Even as the risks of the coronavirus pandemic continue to dominate in global and Chinese markets, the PBOC announced a surprising 20bp cut in reverse repurchase agreements to offset some impact of the pandemic on its economy. Earlier today, China’s central bank reduced the 7-day repo rate from 2.40% to 2.20%.
This was the third cut in this 7-day rate since November 2019 and is expected to lend a boost as China attempts to recover from the coronavirus crisis amid a slowdown in the number of cases. Despite the easing in domestic cases, the economy could remain under pressure as the rest of the world continues to grapple with a rise in cases, which is likely to dent overseas demand and impact the Chinese export-reliant economy for months to come.

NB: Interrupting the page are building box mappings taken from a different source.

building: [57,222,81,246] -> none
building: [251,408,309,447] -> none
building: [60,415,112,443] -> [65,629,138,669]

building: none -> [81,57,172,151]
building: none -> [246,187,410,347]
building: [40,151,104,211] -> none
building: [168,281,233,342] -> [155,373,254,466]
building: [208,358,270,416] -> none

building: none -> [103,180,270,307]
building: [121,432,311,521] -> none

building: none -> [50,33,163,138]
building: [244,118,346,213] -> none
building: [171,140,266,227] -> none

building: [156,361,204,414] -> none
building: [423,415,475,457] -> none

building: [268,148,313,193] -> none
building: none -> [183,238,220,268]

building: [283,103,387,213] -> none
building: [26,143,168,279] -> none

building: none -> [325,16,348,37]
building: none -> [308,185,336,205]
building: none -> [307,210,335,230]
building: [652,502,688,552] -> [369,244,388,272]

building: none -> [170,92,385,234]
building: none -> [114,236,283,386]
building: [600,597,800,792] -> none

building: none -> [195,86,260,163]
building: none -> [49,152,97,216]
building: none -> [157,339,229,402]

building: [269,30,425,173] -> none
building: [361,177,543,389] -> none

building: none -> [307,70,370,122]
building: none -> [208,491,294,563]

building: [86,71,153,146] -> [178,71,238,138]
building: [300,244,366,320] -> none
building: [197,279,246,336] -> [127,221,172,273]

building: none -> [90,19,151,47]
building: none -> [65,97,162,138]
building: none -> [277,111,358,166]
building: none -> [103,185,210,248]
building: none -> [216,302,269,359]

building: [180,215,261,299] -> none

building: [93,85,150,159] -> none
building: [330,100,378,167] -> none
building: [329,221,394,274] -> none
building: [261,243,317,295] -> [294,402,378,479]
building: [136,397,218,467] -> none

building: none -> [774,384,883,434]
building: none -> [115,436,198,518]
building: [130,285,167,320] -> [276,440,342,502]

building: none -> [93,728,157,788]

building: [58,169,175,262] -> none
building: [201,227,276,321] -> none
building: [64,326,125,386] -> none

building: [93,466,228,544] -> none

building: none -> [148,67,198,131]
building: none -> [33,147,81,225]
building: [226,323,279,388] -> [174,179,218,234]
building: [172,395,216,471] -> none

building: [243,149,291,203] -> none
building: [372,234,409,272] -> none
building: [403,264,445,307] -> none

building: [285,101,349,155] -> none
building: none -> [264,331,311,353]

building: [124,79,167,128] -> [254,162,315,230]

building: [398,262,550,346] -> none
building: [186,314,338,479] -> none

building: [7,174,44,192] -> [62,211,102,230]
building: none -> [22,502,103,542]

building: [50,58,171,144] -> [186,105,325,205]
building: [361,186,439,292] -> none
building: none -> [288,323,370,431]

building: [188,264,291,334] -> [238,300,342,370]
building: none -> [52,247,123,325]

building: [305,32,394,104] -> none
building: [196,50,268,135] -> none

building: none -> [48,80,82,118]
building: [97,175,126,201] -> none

Economists expect the PBOC’s latest move to be in keeping with the pledge undertaken by G20 leaders last week for more stimulus efforts to offset the economic damage the pandemic was likely to drive across the world. Unlike other leading economies, China has not announced too many stimulus measures yet and has ample room for implementing additional monetary easing if necessary.
In addition to the rate cut, the PBOC also injected 50 billion Yuan into the markets, the first liquidity boosting step taken undertaken in 29 days. The move also helped 10-year government bond futures strengthen slightly, before pulling back later in the Asian session.